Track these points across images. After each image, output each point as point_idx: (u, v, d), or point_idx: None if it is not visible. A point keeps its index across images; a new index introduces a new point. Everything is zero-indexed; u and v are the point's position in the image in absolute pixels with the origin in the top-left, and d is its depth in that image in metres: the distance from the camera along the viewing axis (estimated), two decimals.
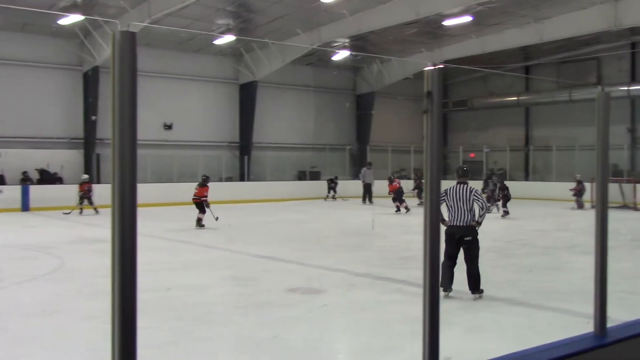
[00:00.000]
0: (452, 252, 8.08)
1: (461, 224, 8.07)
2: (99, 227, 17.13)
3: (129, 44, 1.68)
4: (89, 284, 9.12)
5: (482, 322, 7.17)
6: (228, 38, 26.03)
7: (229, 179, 29.38)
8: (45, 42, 25.04)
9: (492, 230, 14.48)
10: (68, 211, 20.68)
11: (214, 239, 14.96)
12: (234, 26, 25.26)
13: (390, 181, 22.38)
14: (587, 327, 2.68)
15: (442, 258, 7.19)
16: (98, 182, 24.83)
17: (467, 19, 23.73)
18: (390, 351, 6.01)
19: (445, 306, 6.29)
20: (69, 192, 21.99)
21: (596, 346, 2.49)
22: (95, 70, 25.28)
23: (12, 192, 22.67)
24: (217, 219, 16.98)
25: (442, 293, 7.50)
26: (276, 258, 11.78)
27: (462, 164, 23.46)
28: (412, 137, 32.33)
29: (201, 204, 16.98)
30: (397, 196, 21.84)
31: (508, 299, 8.21)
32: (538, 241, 14.74)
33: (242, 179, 29.49)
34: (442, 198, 7.63)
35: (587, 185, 23.73)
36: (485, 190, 22.42)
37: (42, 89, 25.18)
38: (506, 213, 20.42)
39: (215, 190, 27.12)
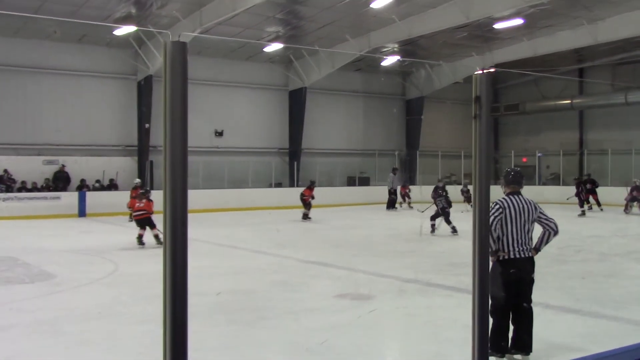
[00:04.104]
0: (510, 304, 5.55)
1: (526, 254, 5.54)
2: None
3: (180, 53, 1.72)
4: (142, 288, 9.31)
5: (534, 329, 7.01)
6: (277, 45, 26.24)
7: (279, 185, 29.64)
8: (101, 53, 25.74)
9: None
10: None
11: (264, 244, 15.07)
12: (283, 33, 25.46)
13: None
14: None
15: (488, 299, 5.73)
16: (151, 188, 25.36)
17: (518, 21, 23.35)
18: (440, 357, 5.96)
19: None
20: (124, 198, 22.48)
21: None
22: (149, 79, 25.85)
23: (70, 198, 23.37)
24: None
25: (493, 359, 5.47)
26: (326, 263, 11.79)
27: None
28: (462, 142, 31.94)
29: (149, 219, 14.16)
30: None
31: (561, 307, 8.03)
32: (593, 247, 14.37)
33: (291, 184, 29.66)
34: (498, 215, 5.50)
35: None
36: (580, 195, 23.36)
37: (98, 98, 25.88)
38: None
39: (265, 195, 27.60)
━━━━━━
> _Exercise aim_: Retype every entry word for word, but do not carry over the pictures.

> _Output below_:
Track these points across images. After each image, output each point as point_idx: (u, v, d), or point_idx: None if it is not visible. A point keeps its index across images; a new index introduces a new point. Everything is zero-indexed; u and v are the point's position in the image in absolute pixels with the origin in the top-left, and d is its depth in that image in metres: the distance from the camera along the viewing axis (estimated), two decimals.
[00:00.000]
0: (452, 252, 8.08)
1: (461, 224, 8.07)
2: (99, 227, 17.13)
3: (129, 44, 1.68)
4: (89, 284, 9.12)
5: (482, 322, 7.17)
6: (228, 38, 26.03)
7: (229, 179, 29.38)
8: (45, 42, 25.04)
9: (492, 230, 14.48)
10: (68, 211, 20.68)
11: (214, 239, 14.96)
12: (234, 26, 25.26)
13: (390, 181, 22.38)
14: (587, 327, 2.68)
15: (442, 258, 7.19)
16: (98, 182, 24.83)
17: (467, 19, 23.73)
18: (390, 351, 6.01)
19: (445, 306, 6.29)
20: (69, 192, 21.99)
21: (596, 346, 2.49)
22: (95, 70, 25.28)
23: (12, 192, 22.67)
24: (217, 219, 16.98)
25: (442, 293, 7.50)
26: (276, 258, 11.78)
27: (462, 164, 23.46)
28: (412, 137, 32.33)
29: (201, 204, 16.98)
30: (397, 196, 21.84)
31: (508, 299, 8.21)
32: (538, 241, 14.74)
33: (242, 179, 29.49)
34: (442, 198, 7.63)
35: (587, 185, 23.73)
36: (485, 190, 22.42)
37: (42, 89, 25.18)
38: (506, 213, 20.42)
39: (215, 190, 27.12)
[00:04.104]
0: (510, 304, 5.55)
1: (526, 254, 5.54)
2: None
3: (180, 53, 1.72)
4: (142, 288, 9.31)
5: (534, 329, 7.01)
6: (277, 45, 26.24)
7: (279, 185, 29.64)
8: (101, 53, 25.74)
9: None
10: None
11: (264, 244, 15.07)
12: (283, 33, 25.46)
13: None
14: None
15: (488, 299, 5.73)
16: (151, 188, 25.36)
17: (518, 21, 23.35)
18: (440, 357, 5.96)
19: None
20: (124, 198, 22.48)
21: None
22: (149, 79, 25.85)
23: (70, 198, 23.37)
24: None
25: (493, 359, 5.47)
26: (326, 263, 11.79)
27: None
28: (462, 142, 31.94)
29: (149, 219, 14.16)
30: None
31: (561, 307, 8.03)
32: (593, 247, 14.37)
33: (291, 184, 29.66)
34: (498, 215, 5.50)
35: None
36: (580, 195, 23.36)
37: (98, 98, 25.88)
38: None
39: (265, 195, 27.60)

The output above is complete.